Two new numbers out Friday morning indicate that the U.S. economy is plugging along better than you thought.
Essentially, the evidence is turning against two of the biggest reasons to worry about the economy—that incomes weren’t rising enough and that business investment was drying up. The biggest dark clouds on the horizon aren’t looking so dark anymore. Together, the reports were enough to push Macroeconomic Advisers' estimate of fourth quarter gross domestic product growth up four-tenths of a percentage point, to 1.4%.

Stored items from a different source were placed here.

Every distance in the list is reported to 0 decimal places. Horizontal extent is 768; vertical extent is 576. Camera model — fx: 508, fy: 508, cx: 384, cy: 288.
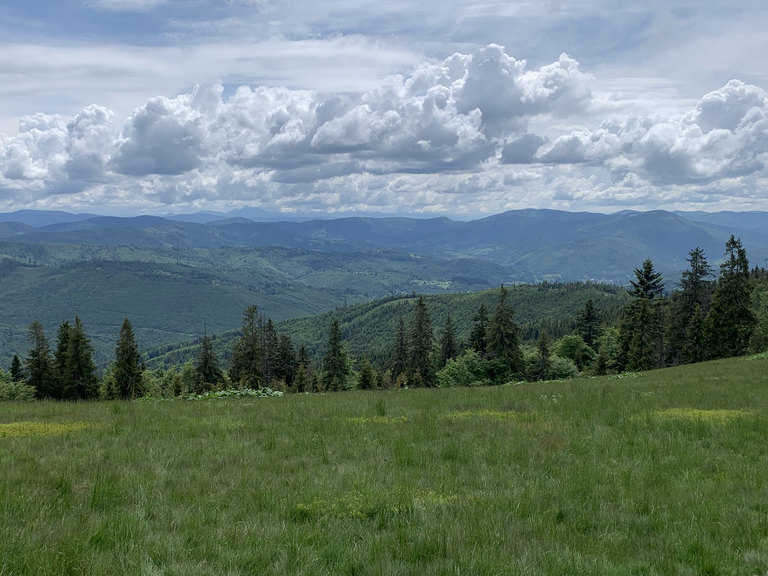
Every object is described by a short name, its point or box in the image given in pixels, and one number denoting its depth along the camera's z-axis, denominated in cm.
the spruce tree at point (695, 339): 6290
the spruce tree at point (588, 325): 10206
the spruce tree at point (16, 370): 8792
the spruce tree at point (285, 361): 8719
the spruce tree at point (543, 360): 8079
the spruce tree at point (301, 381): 7569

The personal income number is perhaps the single best piece of news in the day’s reports. In the last several months, Americans’ spending has risen steadily, but it hasn’t been matched by higher incomes. In other words, people were buying more stuff by saving less money, not because they were seeing bigger paychecks. Analysts had expected that pattern to keep up in November, forecasting only an 0.3 percent rise in incomes versus an 0.4 percent rise in spending. The forecasters called the spending number exactly, but income growth was higher, not lower, and the savings rate ticked up to 3.6 percent, from 3.4 percent. Higher incomes, higher spending, and higher savings is the best trifecta one could hope for.

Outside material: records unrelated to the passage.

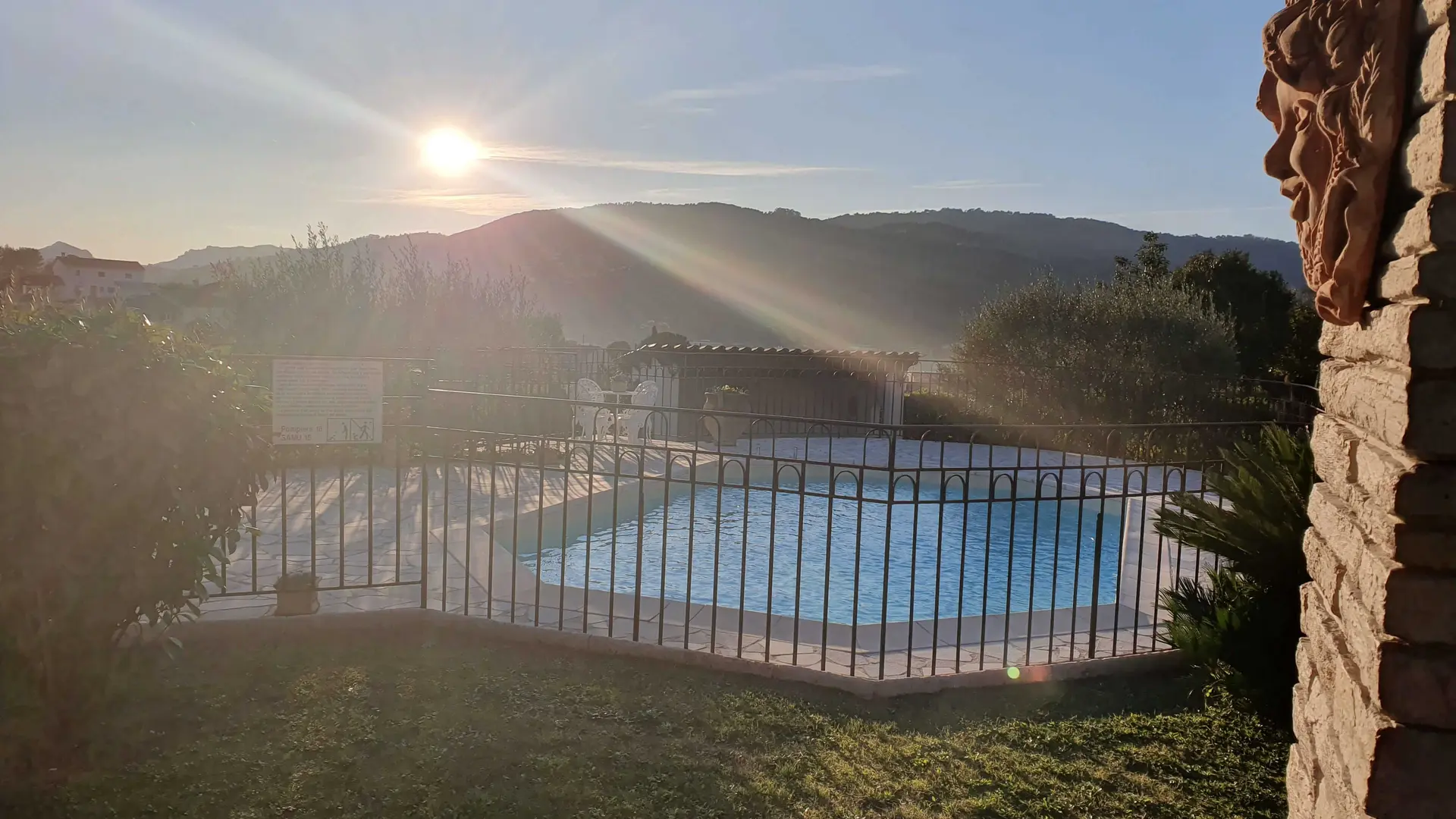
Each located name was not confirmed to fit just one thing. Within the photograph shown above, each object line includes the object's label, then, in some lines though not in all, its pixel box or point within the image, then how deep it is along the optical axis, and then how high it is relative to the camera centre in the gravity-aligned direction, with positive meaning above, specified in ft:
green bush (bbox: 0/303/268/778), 9.92 -1.88
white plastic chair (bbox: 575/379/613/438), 43.57 -3.28
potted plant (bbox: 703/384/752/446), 45.22 -2.82
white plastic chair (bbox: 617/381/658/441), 45.65 -3.41
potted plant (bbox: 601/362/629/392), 49.49 -1.61
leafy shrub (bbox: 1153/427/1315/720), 12.48 -2.81
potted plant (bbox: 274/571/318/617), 16.52 -4.75
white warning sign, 15.56 -1.14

Some of the details are even better. Because prices fell amid cheaper gasoline, inflation-adjusted incomes rose even more, a up 0.8 percent. And the rise in incomes was driven in large part by an increase in wages and salaries—which is to say, more money in the pockets of workers, not just a rise in investment income (the December numbers, for example, will probably show a weird jump in dividend income due to companies paying extra-large dividends in advance of a possible tax increase Jan.1).

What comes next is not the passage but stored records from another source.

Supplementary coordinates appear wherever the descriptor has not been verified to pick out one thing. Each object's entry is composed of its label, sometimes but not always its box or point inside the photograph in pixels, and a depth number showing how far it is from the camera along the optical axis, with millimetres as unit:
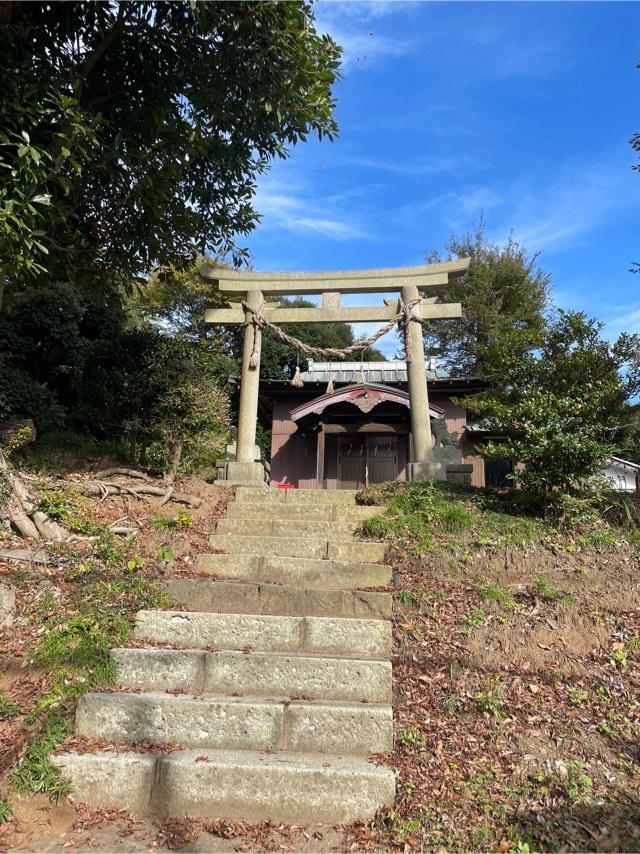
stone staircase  3129
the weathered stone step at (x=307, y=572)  5516
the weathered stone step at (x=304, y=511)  7438
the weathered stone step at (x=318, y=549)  6207
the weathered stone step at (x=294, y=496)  8188
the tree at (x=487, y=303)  24947
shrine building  16925
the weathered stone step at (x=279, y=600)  4855
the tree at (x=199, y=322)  24828
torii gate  10047
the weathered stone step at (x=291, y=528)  6770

On the business investment side, the durable goods numbers are a bit of a relief after business spending on equipment and software fell in the third quarter for the first time in almost two years. Many of the rumblings out of the corporate sector in the last couple of months have been reports that firms were delaying, or even cancelling, big spending projects out of fear that the fiscal cliff of possible tax hikes and spending cuts will go into effect Jan. 1 and trigger a recession.
The latest numbers don’t bear that theory out at all. After falling sharply from April through September, orders for nondefense capital goods excluding aircraft, a good proxy for business investment spending, has now logged two solid months in a row, rising 3.2 percent in October and now 2.7 percent in November. Analysts had expected the November number to be flat.
Businesses’ fears of the fiscal cliff are real; the risk of a downturn has come up in numerous earnings conference calls from some of the biggest companies. But it seems that the corporate sector had enough demand in November that they had to ramp up that spending anyway.
Put it all together, and the Friday economic reports are a nice Christmas gift for anyone hoping to see a better year in 2013. The pieces are in place, with both the consumer and business sides of the economy holding up; now it’s just up to Washington not to deliver a lump of coal.